Players took off their caps as they faced a flag that fluttered atop a pole in right field while the 12-piece band began to play.

Not everyone thought what happened was a big deal. Chicago sportswriter Ring Lardner mentioned it, but only as a punch line as he reported that Red Sox infielder Fred Thomas had stood at attention three times during the game, once during the anthem and twice when the umpire was calling him out on strikes.

Sept. 6, 1905: The White Sox’s Frank Smith pitches a no-hitter against the Tigers in a 15-0 victory in the second game of a doubleheader.

The score is the most lopsided margin of victory for a no-hitter in AL history.

Sept. 8, 1953: The Cubs buy the contract of Ernie Banks, a 22-year-old shortstop, from the Negro leagues’ Kansas City Monarchs for $10,000.

He made his Cubs debut Sept. 17, starting at shortstop and batting seventh as the first Black player in team history.

Sept. 9, 1969: The Cubs lose their sixth straight game after a black cat walks past their dugout.

“With the Mets one and a half games behind first-place Chicago for the division lead, a black cat ran onto the field at Shea Stadium, scampering by the Cubs on-deck batter and across the visitor’s dugout,” a plaque at Citi Field reads. “The Cubs lost the game 7-1, and eventually the division to the Mets.”

Cubs third baseman Ron Santo was in the on-deck circle when the cat appeared. Billy Williams still can recall Santo’s face turning various shades of red whenever fans asked him to autograph black-and-white photos of him and the black cat.

Sept. 9 was the last day the ‘69 Cubs were in first place after spending 156 days, including days off, atop the National League East. They lost the next game after the “Black Cat Game” and 17 of 25 in September to end up eight games out.

Williams believes the Black Cat game was eclipsed in Cubs metaphysical lore by the Bartman game in Game 6 of the 2003 NLCS and then the heavenly rain delay in Game 7 of the 2016 World Series.
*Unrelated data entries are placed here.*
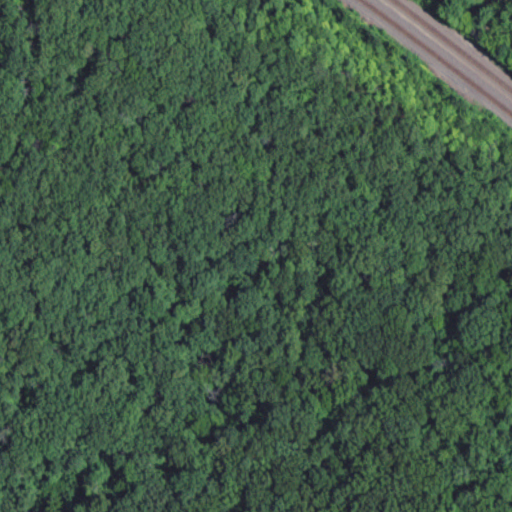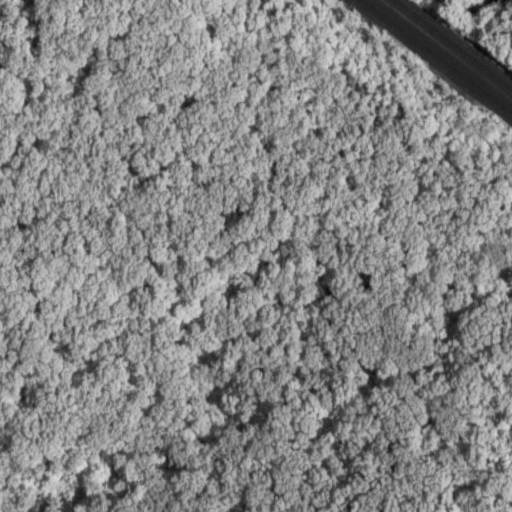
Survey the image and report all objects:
railway: (450, 47)
railway: (435, 58)
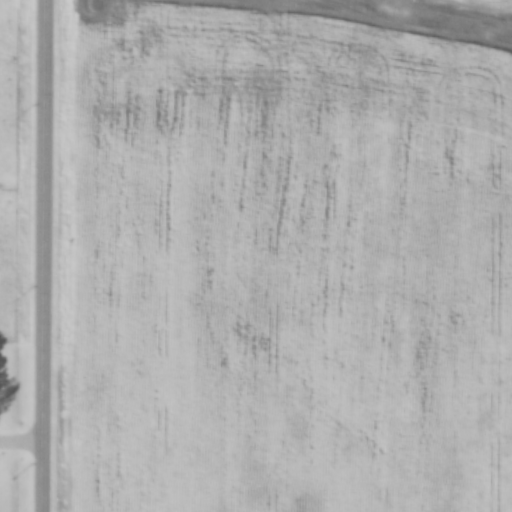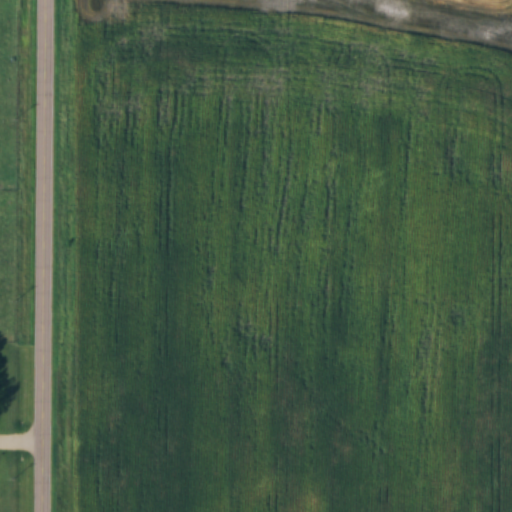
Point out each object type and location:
road: (46, 255)
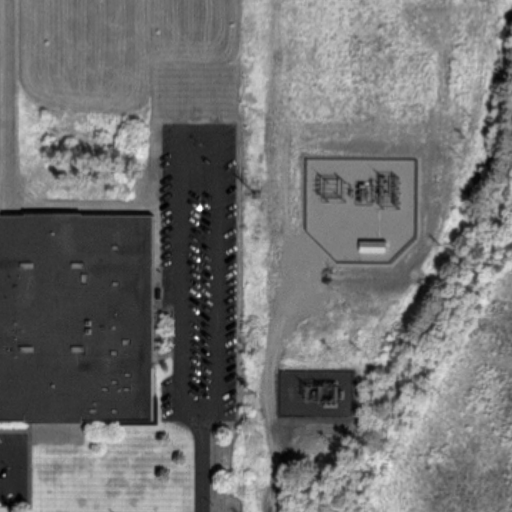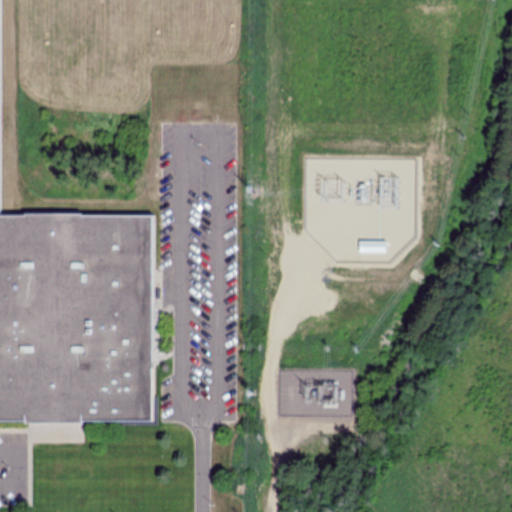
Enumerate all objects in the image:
parking lot: (198, 270)
building: (73, 316)
building: (75, 317)
parking lot: (14, 472)
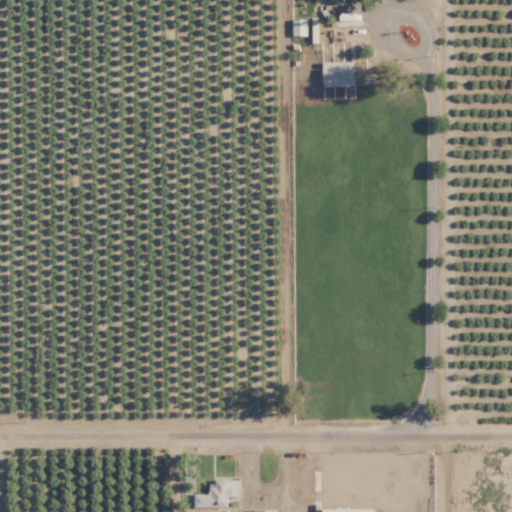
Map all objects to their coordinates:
building: (299, 27)
building: (338, 73)
road: (428, 162)
crop: (477, 201)
road: (255, 428)
crop: (473, 475)
building: (216, 493)
building: (347, 509)
building: (264, 510)
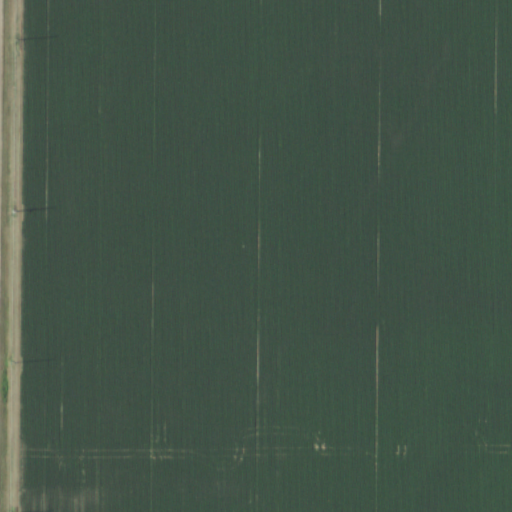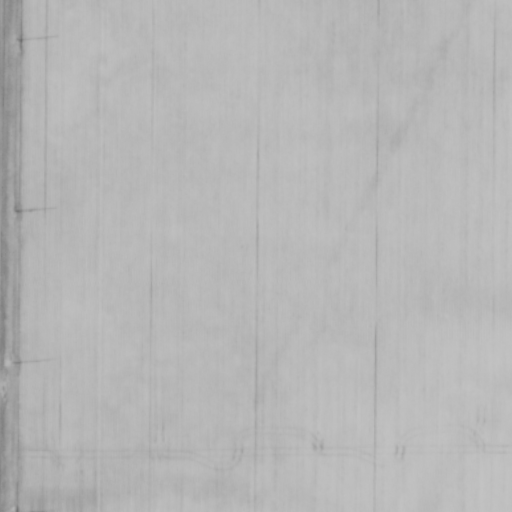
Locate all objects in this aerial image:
crop: (263, 256)
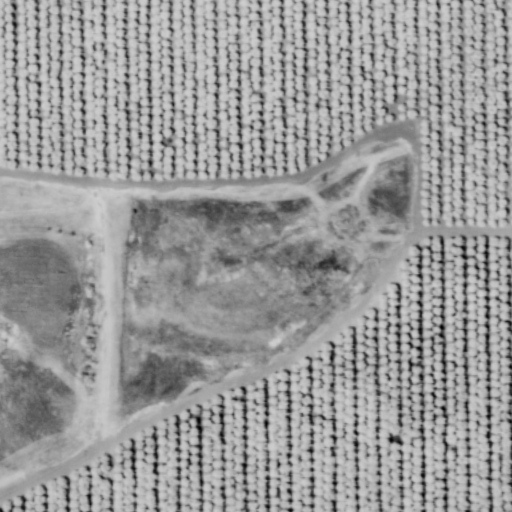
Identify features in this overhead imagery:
crop: (256, 256)
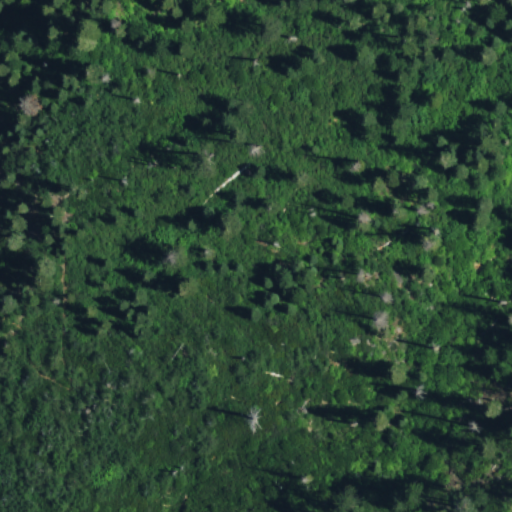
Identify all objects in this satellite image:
road: (63, 322)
“Unless this stuff is in the paper, these guys don’t know nothing about that,” he said in 2019. “Only the guys that played in the era do … and the media. The Mets believed in that because they played over .700 after that game, and that contributed to (the legend).

“They just played great baseball. People look at it as bad luck for us, the black cat being on the field. But most of the players I know didn’t think that. I know I don’t.”